◆ TASK PROMPT ◆
The required output is the line containing "Poverty Impact Statement" through the final line of the material below, printed exactly, with no other lines.

◆ MATERIAL TO PROCESS ◆

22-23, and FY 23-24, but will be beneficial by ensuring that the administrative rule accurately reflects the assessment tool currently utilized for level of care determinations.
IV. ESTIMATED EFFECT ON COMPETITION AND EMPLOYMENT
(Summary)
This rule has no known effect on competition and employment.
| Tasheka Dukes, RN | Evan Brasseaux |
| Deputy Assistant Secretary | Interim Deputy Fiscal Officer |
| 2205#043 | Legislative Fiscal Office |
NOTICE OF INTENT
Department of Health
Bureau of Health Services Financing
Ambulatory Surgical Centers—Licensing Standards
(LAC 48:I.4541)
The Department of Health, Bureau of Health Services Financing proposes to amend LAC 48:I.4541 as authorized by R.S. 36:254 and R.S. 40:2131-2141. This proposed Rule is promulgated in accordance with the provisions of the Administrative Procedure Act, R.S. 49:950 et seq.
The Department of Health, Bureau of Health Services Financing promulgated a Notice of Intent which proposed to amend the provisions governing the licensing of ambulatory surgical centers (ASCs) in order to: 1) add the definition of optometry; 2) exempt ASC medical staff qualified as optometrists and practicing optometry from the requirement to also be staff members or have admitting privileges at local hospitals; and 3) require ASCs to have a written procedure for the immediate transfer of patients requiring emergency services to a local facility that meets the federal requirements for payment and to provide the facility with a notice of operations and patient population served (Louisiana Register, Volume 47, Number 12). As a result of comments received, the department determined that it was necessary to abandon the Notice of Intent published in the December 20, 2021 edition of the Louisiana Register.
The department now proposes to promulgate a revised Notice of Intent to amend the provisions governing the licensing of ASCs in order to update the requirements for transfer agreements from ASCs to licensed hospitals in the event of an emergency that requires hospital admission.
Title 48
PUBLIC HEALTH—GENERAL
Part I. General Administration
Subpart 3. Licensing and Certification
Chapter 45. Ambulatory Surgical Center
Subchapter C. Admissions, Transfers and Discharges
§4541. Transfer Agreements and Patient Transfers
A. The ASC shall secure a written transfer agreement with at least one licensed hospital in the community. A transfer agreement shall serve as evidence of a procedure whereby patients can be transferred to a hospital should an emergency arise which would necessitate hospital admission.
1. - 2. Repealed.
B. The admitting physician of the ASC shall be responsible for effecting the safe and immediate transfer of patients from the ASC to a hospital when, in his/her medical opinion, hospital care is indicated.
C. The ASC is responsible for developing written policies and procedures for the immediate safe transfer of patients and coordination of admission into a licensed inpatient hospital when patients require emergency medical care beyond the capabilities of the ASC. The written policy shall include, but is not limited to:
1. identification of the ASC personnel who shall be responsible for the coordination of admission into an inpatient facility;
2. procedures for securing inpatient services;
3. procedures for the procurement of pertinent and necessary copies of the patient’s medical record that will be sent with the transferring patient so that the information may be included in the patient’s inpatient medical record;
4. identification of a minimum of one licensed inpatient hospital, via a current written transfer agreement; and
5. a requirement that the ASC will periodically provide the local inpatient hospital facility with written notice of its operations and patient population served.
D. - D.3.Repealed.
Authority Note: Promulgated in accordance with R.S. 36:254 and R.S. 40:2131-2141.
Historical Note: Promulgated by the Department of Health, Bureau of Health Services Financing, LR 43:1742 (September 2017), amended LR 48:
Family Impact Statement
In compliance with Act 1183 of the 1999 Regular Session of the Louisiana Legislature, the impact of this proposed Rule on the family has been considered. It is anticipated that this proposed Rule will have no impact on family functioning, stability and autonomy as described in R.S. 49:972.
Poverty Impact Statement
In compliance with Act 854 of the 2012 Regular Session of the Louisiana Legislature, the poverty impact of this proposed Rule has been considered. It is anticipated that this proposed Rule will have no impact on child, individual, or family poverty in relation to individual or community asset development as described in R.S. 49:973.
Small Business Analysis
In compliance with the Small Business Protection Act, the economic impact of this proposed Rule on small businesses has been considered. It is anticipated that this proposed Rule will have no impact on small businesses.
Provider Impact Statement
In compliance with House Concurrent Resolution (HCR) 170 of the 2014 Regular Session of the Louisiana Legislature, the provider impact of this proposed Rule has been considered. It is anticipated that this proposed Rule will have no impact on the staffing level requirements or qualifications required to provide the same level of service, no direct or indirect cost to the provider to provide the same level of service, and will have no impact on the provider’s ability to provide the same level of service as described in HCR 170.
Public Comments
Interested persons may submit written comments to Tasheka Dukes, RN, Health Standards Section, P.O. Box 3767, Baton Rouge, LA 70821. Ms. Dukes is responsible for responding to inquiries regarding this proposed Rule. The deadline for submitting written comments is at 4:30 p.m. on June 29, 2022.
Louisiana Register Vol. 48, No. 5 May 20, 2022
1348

◆ TASK ANSWER ◆
Poverty Impact Statement
In compliance with Act 854 of the 2012 Regular Session of the Louisiana Legislature, the poverty impact of this proposed Rule has been considered. It is anticipated that this proposed Rule will have no impact on child, individual, or family poverty in relation to individual or community asset development as described in R.S. 49:973.
Small Business Analysis
In compliance with the Small Business Protection Act, the economic impact of this proposed Rule on small businesses has been considered. It is anticipated that this proposed Rule will have no impact on small businesses.
Provider Impact Statement
In compliance with House Concurrent Resolution (HCR) 170 of the 2014 Regular Session of the Louisiana Legislature, the provider impact of this proposed Rule has been considered. It is anticipated that this proposed Rule will have no impact on the staffing level requirements or qualifications required to provide the same level of service, no direct or indirect cost to the provider to provide the same level of service, and will have no impact on the provider’s ability to provide the same level of service as described in HCR 170.
Public Comments
Interested persons may submit written comments to Tasheka Dukes, RN, Health Standards Section, P.O. Box 3767, Baton Rouge, LA 70821. Ms. Dukes is responsible for responding to inquiries regarding this proposed Rule. The deadline for submitting written comments is at 4:30 p.m. on June 29, 2022.
Louisiana Register Vol. 48, No. 5 May 20, 2022
1348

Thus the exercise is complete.